The creators Marc Guggenheim (Law & Order) and Greg Berlanti
(Dirty Sexy Money) had been planning to write a law series
together, but Berlanti was also working on a project about
a prophet, and they decided to combine the two. “It
actually made a lot of sense,” Guggenheim says. “The
word ‘prophet’ comes from the ancient Greek word
for a spokesperson, which is exactly what a lawyer is. One
of these days we’ll figure out how to get that into
the show!”
Its influences include LA Law, The Singing Detective and
Spider-Man, but Eli Stone’s most distinctive trait is
its willingness to tackle spirituality without toeing the
Bible Belt line. “Over the past eight years a lot of
Americans have been made to feel that unless you’re
a conservative Christian you’re not religious,”
Guggenheim says. “Greg and I wanted to return the discussion
of spirituality to the masses.”
So where did George Michael come in? “We wanted Eli
to have a muse from his childhood, someone who’s synonymous
with the Eighties but not really exposed right now.”

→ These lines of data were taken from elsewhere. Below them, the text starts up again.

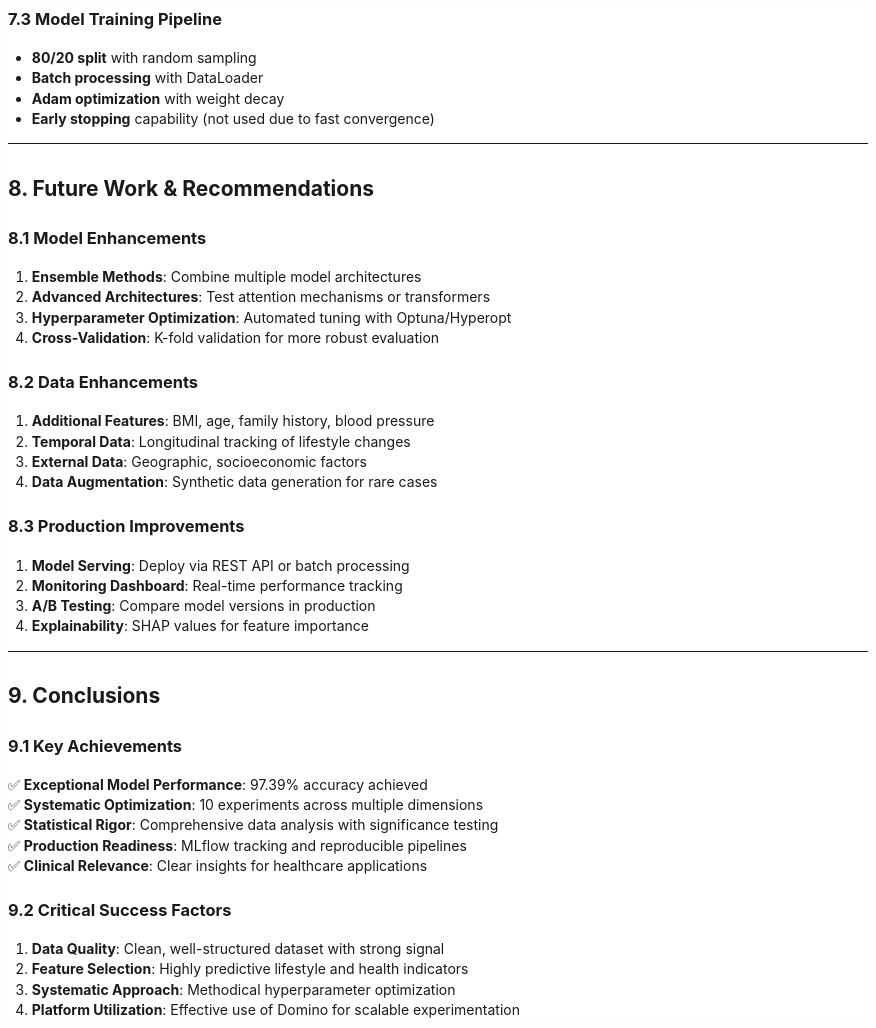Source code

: ### 7.3 Model Training Pipeline

- **80/20 split** with random sampling
- **Batch processing** with DataLoader
- **Adam optimization** with weight decay
- **Early stopping** capability (not used due to fast convergence)

---

## 8. Future Work & Recommendations

### 8.1 Model Enhancements

1. **Ensemble Methods**: Combine multiple model architectures
2. **Advanced Architectures**: Test attention mechanisms or transformers
3. **Hyperparameter Optimization**: Automated tuning with Optuna/Hyperopt
4. **Cross-Validation**: K-fold validation for more robust evaluation

### 8.2 Data Enhancements

1. **Additional Features**: BMI, age, family history, blood pressure
2. **Temporal Data**: Longitudinal tracking of lifestyle changes
3. **External Data**: Geographic, socioeconomic factors
4. **Data Augmentation**: Synthetic data generation for rare cases

### 8.3 Production Improvements

1. **Model Serving**: Deploy via REST API or batch processing
2. **Monitoring Dashboard**: Real-time performance tracking
3. **A/B Testing**: Compare model versions in production
4. **Explainability**: SHAP values for feature importance

---

## 9. Conclusions

### 9.1 Key Achievements

✅ **Exceptional Model Performance**: 97.39% accuracy achieved  
✅ **Systematic Optimization**: 10 experiments across multiple dimensions  
✅ **Statistical Rigor**: Comprehensive data analysis with significance testing  
✅ **Production Readiness**: MLflow tracking and reproducible pipelines  
✅ **Clinical Relevance**: Clear insights for healthcare applications  

### 9.2 Critical Success Factors

1. **Data Quality**: Clean, well-structured dataset with strong signal
2. **Feature Selection**: Highly predictive lifestyle and health indicators
3. **Systematic Approach**: Methodical hyperparameter optimization
4. **Platform Utilization**: Effective use of Domino for scalable experimentation
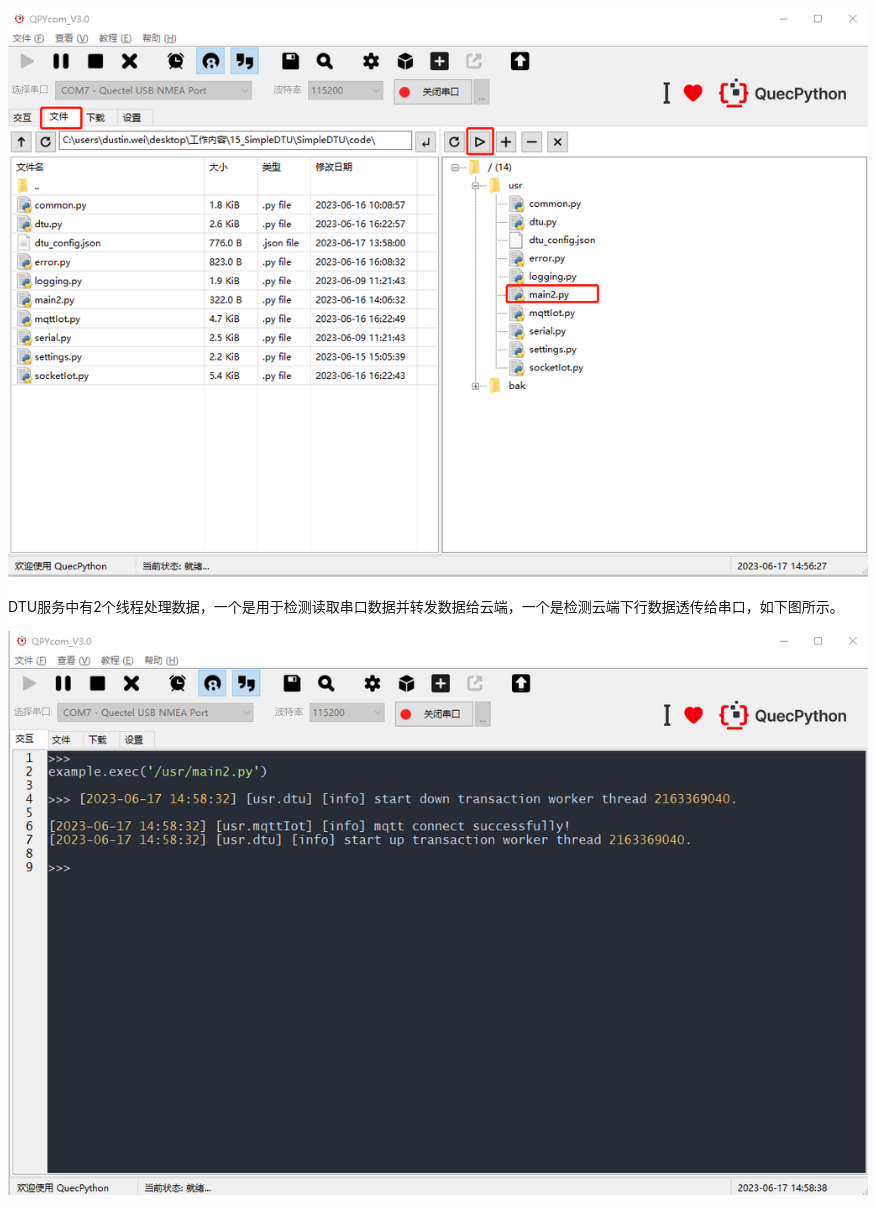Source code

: ![](./images/run_main.png)

DTU服务中有2个线程处理数据，一个是用于检测读取串口数据并转发数据给云端，一个是检测云端下行数据透传给串口，如下图所示。

![](./images/worker_thread.png)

The use of “exposed” is unfortunate, and it must
be stressed that this interview took place two weeks before
Michael’s recent arrest. “In England, George Michael
has probably never left the spotlight, but in America he’s
been very low-profile for the past 20 years.” Finally,
Guggenheim adds, “George’s music speaks to the
themes of the show. He writes about love and faith and dreams
and hopes, so it fits perfectly.”
And how does he link in with the spiritual theme? “Well,
if you look at the Bible, God makes his presence known in
big, dramatic ways: a burning bush, sending an angel. And
it struck us that George Michael would make a pretty good
angel.”
The Metropolitan Police might disagree.